Thom Hartmann…  Ed Schultz is still on 12 pm to 3 pm… the last man standing from the original line-up.  As terrible as ever, I presume.  Does this guy blow or what.  Well, anyway, he’s got himself an MSNBC program — the cable network’s Fox News counter-program prime-time line-up of Keither Olbermann, Rachel Maddow, and I guess Chris Matthews counts if you must.

Nancy Skinner replaces Randi Rhodes, and — OHMYGOSH — Randi Rhodes has been blotted away and thrown off like a bad fungi infection!  Though, I guess, that’s a bad thing… she was a stablizer here, for all my negatives opinions of her.  Nancy Skinner, I have no strong opinion toward.  Competent enough, and preferrable to 6 pm to 8 pm’s Ron Reagan — and I gather you get slotted to the front of the line if you’re the sone of the former president and want a talk show gig.  I find him only slightly tedious.

Mike Malloy remains a god-send… 8 pm to 11 pm.  Air America kicked him off, Nova M busted apart, something replaced Nova M for roughly 15 minutes and then fell apart too.  Mike Malloy is the personality that would bravely self-distribute where your Randi Rhodes wouldn’t.  Actually, Malloy veers toward a bizarro- Glen Beck, but I guess that’s a necessary antidote.

There’s some guy named Jon Elliot who sort of tells the story: this is all beginning to be trangely indistinguishable.

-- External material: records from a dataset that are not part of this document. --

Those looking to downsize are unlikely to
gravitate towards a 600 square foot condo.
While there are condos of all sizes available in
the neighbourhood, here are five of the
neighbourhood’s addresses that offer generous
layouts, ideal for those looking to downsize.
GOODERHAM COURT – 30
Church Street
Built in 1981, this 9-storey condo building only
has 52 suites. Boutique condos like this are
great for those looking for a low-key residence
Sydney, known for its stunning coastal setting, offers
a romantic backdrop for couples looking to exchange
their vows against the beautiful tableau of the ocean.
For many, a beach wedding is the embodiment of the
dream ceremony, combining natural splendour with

Peter B Collins used to be on weekends at 4 pm , but has disappeared — I assume his show no longer exists because I doubt re-runs of Ron Reagan count for much.  But anything you can get from Peter B Collins you can get from a few websites, so I don’t suppose I’m missing much from him.  Lionel followed at 7 pm and remains, and he’s either great or horrible depending on the moment.  I think they were trying to farm him out to other radio stations, unsuccessfully.  They’ve slotted a Ron Kuby on Sunday mornings at 10 AM, and he is pretty horrible.

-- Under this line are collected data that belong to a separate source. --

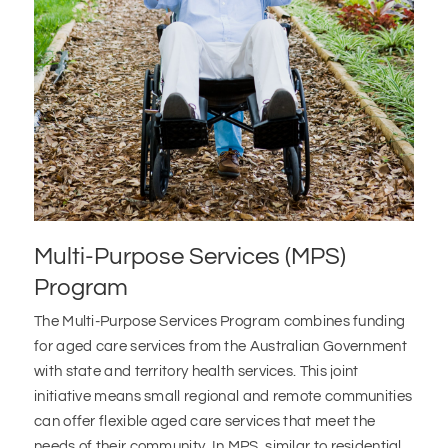
Multi-Purpose Services (MPS)
Program
The Multi-Purpose Services Program combines funding
for aged care services from the Australian Government
with state and territory health services. This joint
initiative means small regional and remote communities
can offer flexible aged care services that meet the
needs of their community. In MPS, similar to residential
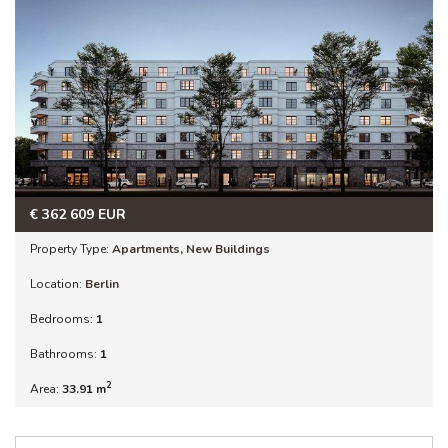
€
362 609
EUR
Property Type:
Apartments
,
New Buildings
Location:
Berlin
Bedrooms:
1
Bathrooms:
1
2
Area:
33.91 m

How much of it can be placed on the background?  Much of it.  How much of it is worth tuning in on?  A lot less than much of it.  How much should be shunned at all costs?  Not too much of it.  What I want to know is:  Who should be the next voice-over, and how uncomfortable a transition would that re-imaging have to be?  (The voice-over was there for 2 formats ago, for Pete’s sake.)  The general manager is shifting through the tapes now, I guess.